§ **Task goal**
Once the images are set aside, return every entry exactly.

Data to examine Block Start

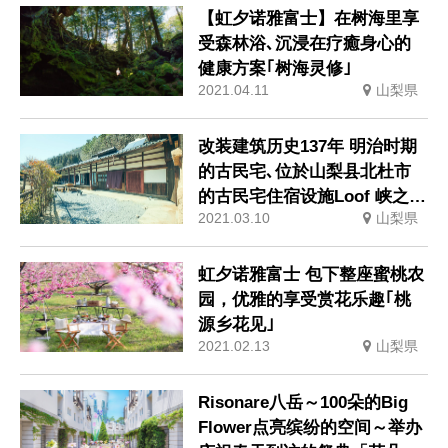
【虹夕诺雅富士】在树海里享
受森林浴､沉浸在疗癒身心的
健康方案｢树海灵修｣
2021.04.11
山梨県
改装建筑历史137年 明治时期
的古民宅､位於山梨县北杜市
的古民宅住宿设施Loof 峡之家
2021.03.10
山梨県
於2021年3月12日隆重开幕
虹夕诺雅富士 包下整座蜜桃农
园，优雅的享受赏花乐趣｢桃
源乡花见｣
2021.02.13
山梨県
Risonare八岳～100朵的Big
Flower点亮缤纷的空间～举办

Data to examine Block End

§ **Exercise result**
【虹夕诺雅富士】在树海里享
受森林浴､沉浸在疗癒身心的
健康方案｢树海灵修｣
2021.04.11
山梨県
改装建筑历史137年 明治时期
的古民宅､位於山梨县北杜市
的古民宅住宿设施Loof 峡之家
2021.03.10
山梨県
於2021年3月12日隆重开幕
虹夕诺雅富士 包下整座蜜桃农
园，优雅的享受赏花乐趣｢桃
源乡花见｣
2021.02.13
山梨県
Risonare八岳～100朵的Big
Flower点亮缤纷的空间～举办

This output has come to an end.